Muppet Treasure Island[]

  • Statler comments on being "stuck to the front of this stupid ship", and Waldorf replies "Well, it could be worse. We could be stuck in the audience!"
  • A line in the "Cabin Fever" song says "I'd like to get my hands on whoever wrote this script".
  • Long John Silver gives his crewmates stage directions during the "Professional Pirate" number, saying "Upstage, lads, this is my only number" as they carry him across the camp.
  • A tomato on the Swedish Chef's ingredient tray says "How else did you think we were going to get him into this movie?" (after which the Chef whacks it with a large mallet).
  • A rat conducts a tour of the island referring to the place as the location for the movie Muppet Treasure Island.
  • Statler comments that saving Smollett and Benjamina made them heroes, and Waldorf replies "Well, it was too late to save the movie!"

Muppets from Space[]

  • Hulk Hogan, appearing as himself, addresses the camera directly and talks about his wrestling career.
  • Joshua Jackson comments that the landing at Cape Doom "is like something out of one of those sci-fi movies." Pepe replies, "But this is a Muppet movie! It's much more realistic and... romantic, okay."

The Muppets[]

  • While meeting with Tex Richman, Statler comments that if he didn't know any better, he'd say Waldorf was "reciting some sort of important plot point." Waldorf responds, "I hope so.
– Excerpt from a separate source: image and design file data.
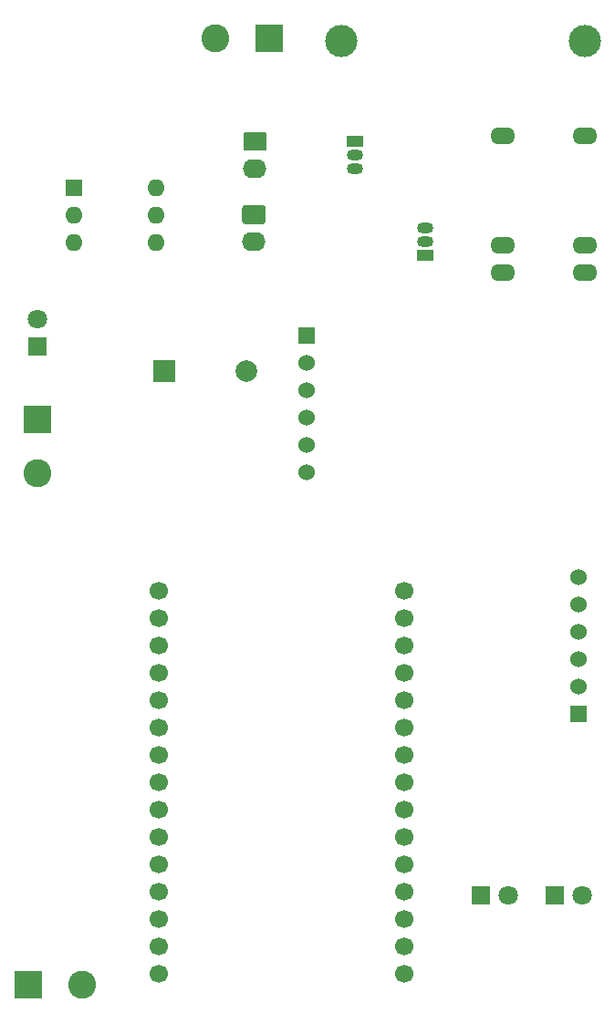
<source format=gbr>
%TF.GenerationSoftware,KiCad,Pcbnew,5.1.12-84ad8e8a86~92~ubuntu16.04.1*%
%TF.CreationDate,2022-04-25T15:27:55-03:00*%
%TF.ProjectId,Avionica,4176696f-6e69-4636-912e-6b696361645f,rev?*%
%TF.SameCoordinates,Original*%
%TF.FileFunction,Soldermask,Bot*%
%TF.FilePolarity,Negative*%
%FSLAX46Y46*%
G04 Gerber Fmt 4.6, Leading zero omitted, Abs format (unit mm)*
G04 Created by KiCad (PCBNEW 5.1.12-84ad8e8a86~92~ubuntu16.04.1) date 2022-04-25 15:27:55*
%MOMM*%
%LPD*%
G01*
G04 APERTURE LIST*
%ADD10O,2.300000X1.600000*%
%ADD11R,1.524000X1.524000*%
%ADD12C,1.524000*%
%ADD13R,2.000000X2.000000*%
%ADD14C,2.000000*%
%ADD15R,1.800000X1.800000*%
%ADD16C,1.800000*%
%ADD17C,3.000000*%
%ADD18C,2.600000*%
%ADD19R,2.600000X2.600000*%
%ADD20O,2.190000X1.740000*%
%ADD21O,1.500000X1.050000*%
%ADD22R,1.500000X1.050000*%
%ADD23R,1.600000X1.600000*%
%ADD24O,1.600000X1.600000*%
%ADD25C,1.700000*%
G04 APERTURE END LIST*
D10*
%TO.C,K1*%
X152910000Y-61760000D03*
X152910000Y-71920000D03*
X145290000Y-61760000D03*
X145290000Y-71920000D03*
X152910000Y-74460000D03*
X145290000Y-74460000D03*
%TD*%
D11*
%TO.C,A1*%
X152300000Y-115500000D03*
D12*
X152300000Y-112960000D03*
X152300000Y-110420000D03*
X152300000Y-107880000D03*
X152300000Y-105340000D03*
X152300000Y-102800000D03*
%TD*%
D11*
%TO.C,A2*%
X127100000Y-80300000D03*
D12*
X127100000Y-82840000D03*
X127100000Y-85380000D03*
X127100000Y-87920000D03*
X127100000Y-90460000D03*
X127100000Y-93000000D03*
%TD*%
D13*
%TO.C,BZ1*%
X113900000Y-83600000D03*
D14*
X121500000Y-83600000D03*
%TD*%
D15*
%TO.C,D1*%
X150100000Y-132300000D03*
D16*
X152640000Y-132300000D03*
%TD*%
%TO.C,D2*%
X102100000Y-78760000D03*
D15*
X102100000Y-81300000D03*
%TD*%
%TO.C,D4*%
X143260000Y-132300000D03*
D16*
X145800000Y-132300000D03*
%TD*%
D17*
%TO.C,F2*%
X130300000Y-53000000D03*
X152900000Y-53000000D03*
%TD*%
D18*
%TO.C,J1*%
X106300000Y-140600000D03*
D19*
X101300000Y-140600000D03*
%TD*%
%TO.C,J2*%
X102100000Y-88100000D03*
D18*
X102100000Y-93100000D03*
%TD*%
D20*
%TO.C,J3*%
X122300000Y-64840000D03*
G36*
G01*
X121454999Y-61430000D02*
X123145001Y-61430000D01*
G75*
G02*
X123395000Y-61679999I0J-249999D01*
G01*
X123395000Y-62920001D01*
G75*
G02*
X123145001Y-63170000I-249999J0D01*
G01*
X121454999Y-63170000D01*
G75*
G02*
X121205000Y-62920001I0J249999D01*
G01*
X121205000Y-61679999D01*
G75*
G02*
X121454999Y-61430000I249999J0D01*
G01*
G37*
%TD*%
%TO.C,J4*%
G36*
G01*
X121354999Y-68230000D02*
X123045001Y-68230000D01*
G75*
G02*
X123295000Y-68479999I0J-249999D01*
G01*
X123295000Y-69720001D01*
G75*
G02*
X123045001Y-69970000I-249999J0D01*
G01*
X121354999Y-69970000D01*
G75*
G02*
X121105000Y-69720001I0J249999D01*
G01*
X121105000Y-68479999D01*
G75*
G02*
X121354999Y-68230000I249999J0D01*
G01*
G37*
X122200000Y-71640000D03*
%TD*%
D19*
%TO.C,J5*%
X123600000Y-52700000D03*
D18*
X118600000Y-52700000D03*
%TD*%
D21*
%TO.C,Q1*%
X131600000Y-63570000D03*
X131600000Y-64840000D03*
D22*
X131600000Y-62300000D03*
%TD*%
%TO.C,Q2*%
X138100000Y-72900000D03*
D21*
X138100000Y-70360000D03*
X138100000Y-71630000D03*
%TD*%
D23*
%TO.C,U2*%
X105500000Y-66600000D03*
D24*
X113120000Y-71680000D03*
X105500000Y-69140000D03*
X113120000Y-69140000D03*
X105500000Y-71680000D03*
X113120000Y-66600000D03*
%TD*%
D25*
%TO.C,U3*%
X113405000Y-104050000D03*
X113405000Y-106590000D03*
X113405000Y-109130000D03*
X113405000Y-111670000D03*
X113405000Y-114210000D03*
X113405000Y-116750000D03*
X113405000Y-119290000D03*
X113405000Y-121830000D03*
X113405000Y-124370000D03*
X113405000Y-126910000D03*
X113405000Y-129450000D03*
X113405000Y-131990000D03*
X113405000Y-134530000D03*
X113405000Y-137070000D03*
X113405000Y-139610000D03*
X136160000Y-139610000D03*
X136160000Y-137070000D03*
X136160000Y-134530000D03*
X136160000Y-131990000D03*
X136160000Y-129450000D03*
X136160000Y-126910000D03*
X136160000Y-124370000D03*
X136160000Y-121830000D03*
X136160000Y-119290000D03*
X136160000Y-116750000D03*
X136160000Y-114210000D03*
X136160000Y-111670000D03*
X136160000Y-109130000D03*
X136160000Y-106590000D03*
X136160000Y-104050000D03*
%TD*%
M02*

</source>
Otherwise I would've bored the audience half to death." Statler retorts: "You mean half the audience is still alive?"
  • Gary often makes references to some of the musical numbers he sang in earlier scenes.
  • When Kermit shakes his head and says there's no way they can raise the money to save the theater, Mary sadly observes, "This is going to be a very short movie." This is somewhat of a callback to a joke Kermit made to Mr. Tarkanian in The Great Muppet Caper.
  • Fozzie is surprised that they "had that in the budget" in response to an expensive looking explosion at Gonzo's Royal Flush.
  • '80s Robot suggests they speed things up by picking up the rest of the Muppets by using a montage. Rowlf is upset that his reunion is omitted from the montage.
  • Fozzie suggests that they travel by map to get to Miss Piggy in Paris, which they subsequently do.
  • Uncle Deadly comments on the film's charming finale.
  • In the finale, Marvin Suggs sings: "the movie's almost over, it's time to say 'So long.'"
  • Tex Richman comments on the fact that they've "already sung this song" during the reprise of "Life's a Happy Song".

Muppets Most Wanted[]


Muppets Most Wanted deleted scene Break the 4th wall

  • The film features the song "We're Doing a Sequel" which comments on the fact that the Muppets are doing another film.
  • Rizzo and Robin briefly appear to reference their limited roles in the previous movie.

Follow That Bird[]

  • Oscar the Grouch opens the film, talking to the audience and having them remain seated for "The Grouch Anthem."
  • When Big Bird finds chickens at a farm, he looks to the camera and says, "maybe they'll invite me to dinner."
  • Count von Count appears at the end of the film to count the names in the credits.

The Adventures of Elmo in Grouchland[]

  • Bert and Ernie serve as commentators on the film, breaking the fourth wall to talk to the audience and comment on the actions of the film as they unfold.